The pharaohs of the XXVI dynasty constantly had to face internal and foreign policy problems, but the spiritual culture of Egypt at this time experienced an upsurge associated with an appeal to ancient sources.
Many monuments of art and literature have come down to us from the Sais era. And now, a new unexpected find turned out to be associated with the military and political history of Egypt at this difficult time.
A local discovered an Egyptian stele while preparing his land for cultivation
The ancient monument was found by a resident of Ismailia, a city in the central part of the Isthmus of Suez. In the Sais era, it was an important border area, and the Egyptians fought dearly to keep their influence here.
Due to the fact that the citizen who discovered the Egyptian stele immediately reported his find to the police service of the Ministry of Tourism and Antiquities, the slab immediately fell into the possession of scientists.

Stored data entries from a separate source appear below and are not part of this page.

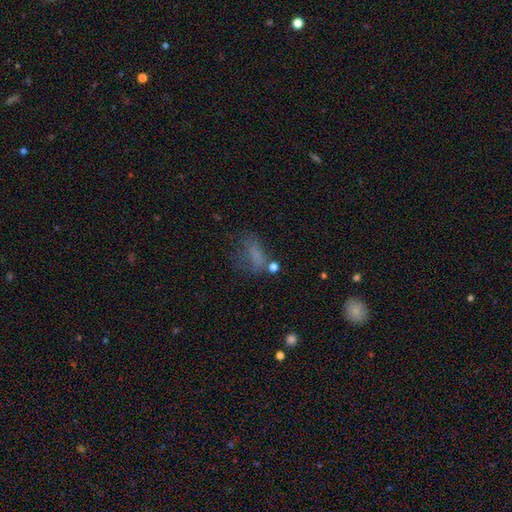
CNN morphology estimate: Overall: smooth (61%). How rounded: in between (73%). Merging: none (39%; major disturbance 30%).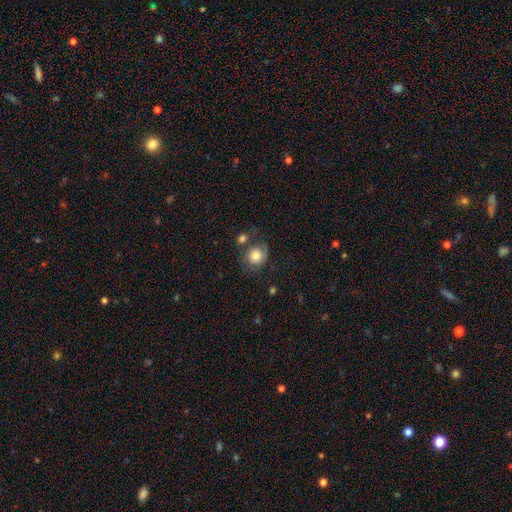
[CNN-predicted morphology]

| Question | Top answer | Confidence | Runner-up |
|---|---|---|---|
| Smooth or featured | smooth | 77% | featured or disk (14%) |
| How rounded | round | 81% | in between (18%) |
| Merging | none | 54% | minor disturbance (21%) |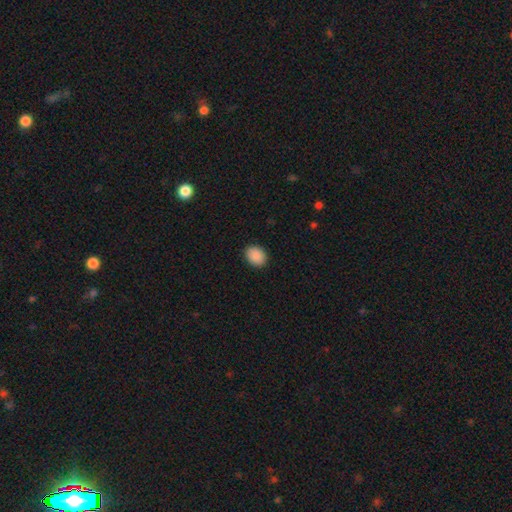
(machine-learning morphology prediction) A smooth galaxy with no disk features (90%) that is in between round and cigar-shaped (59%). Merging: none (89%).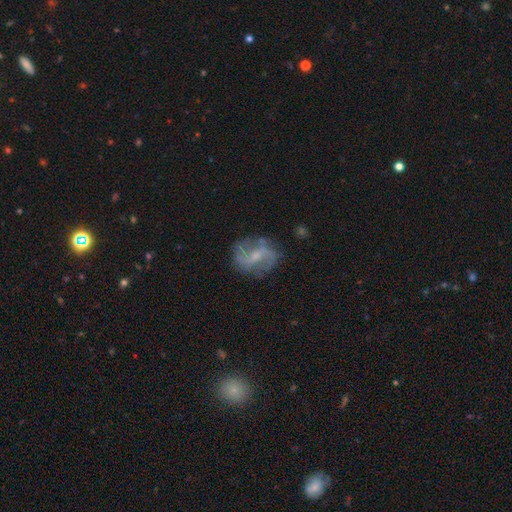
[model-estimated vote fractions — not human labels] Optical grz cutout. It shows a featured or disk galaxy (79%) with a weak bar (51%), 2 (84%) loose (49%) spiral arms (91%) and a small central bulge (54%). Merging: none (72%).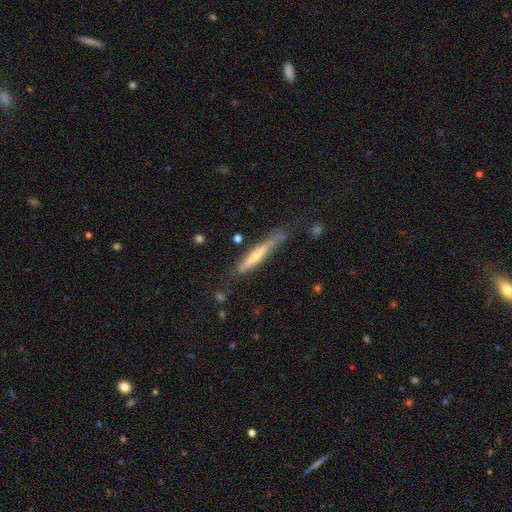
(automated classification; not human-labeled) smooth_or_featured: featured or disk (p=0.58) [alt: smooth p=0.36]
disk_edge_on: yes (p=0.90) [alt: no p=0.10]
edge_on_bulge: rounded (p=0.71) [alt: none p=0.23]
merging: none (p=0.61) [alt: minor disturbance p=0.26]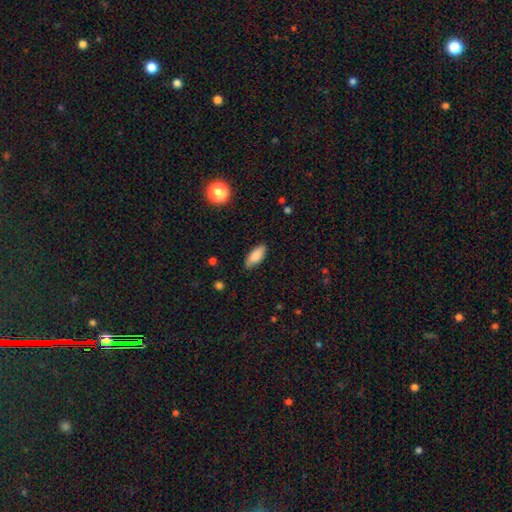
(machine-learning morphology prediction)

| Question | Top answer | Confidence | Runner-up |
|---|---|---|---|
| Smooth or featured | smooth | 86% | featured or disk (7%) |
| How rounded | in between | 83% | cigar-shaped (15%) |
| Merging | none | 82% | minor disturbance (14%) |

The monument is 230 centimeters high, 103 centimeters wide, and 45 centimeters thick. In the upper part, there is a depiction of a winged solar disk with two cobras, under which is engraved a cartouche of the Pharaoh Wahibre Haaibre, whose name is better known in its Greek form – Apries. Below are 15 lines of hieroglyphic text.
Apries was the fourth king of the XXVI dynasty and ruled in 589-570 BC. During his reign, Egypt tried to defend its interests in Phoenicia and in Palestine against the New Babylonian kingdom, but this confrontation ended in political and military failure.
The Babylonian troops approached the very borders of Egypt, and Apries was forced to sign peace with King Nebuchadnezzar II on unfavorable terms in 582 BC.
During the reign of Apries, the rise of the country began to give way to decline, and at the end of his reign, civil war broke out and the Babylonian troops invaded Egypt. The pharaoh died in an internecine struggle, and Ahmose II (Amasis) became the new king.
Experts explained that this Egyptian stele is one of the boundary markers that were placed on the northeastern border of Egypt during the confrontation with Babylon. This means that the find itself is not extremely rare. Yet, it is incredible how well preserved the stele is.
In the near future, the monument will be exhibited at the Museum of Antiquities of Ismailia.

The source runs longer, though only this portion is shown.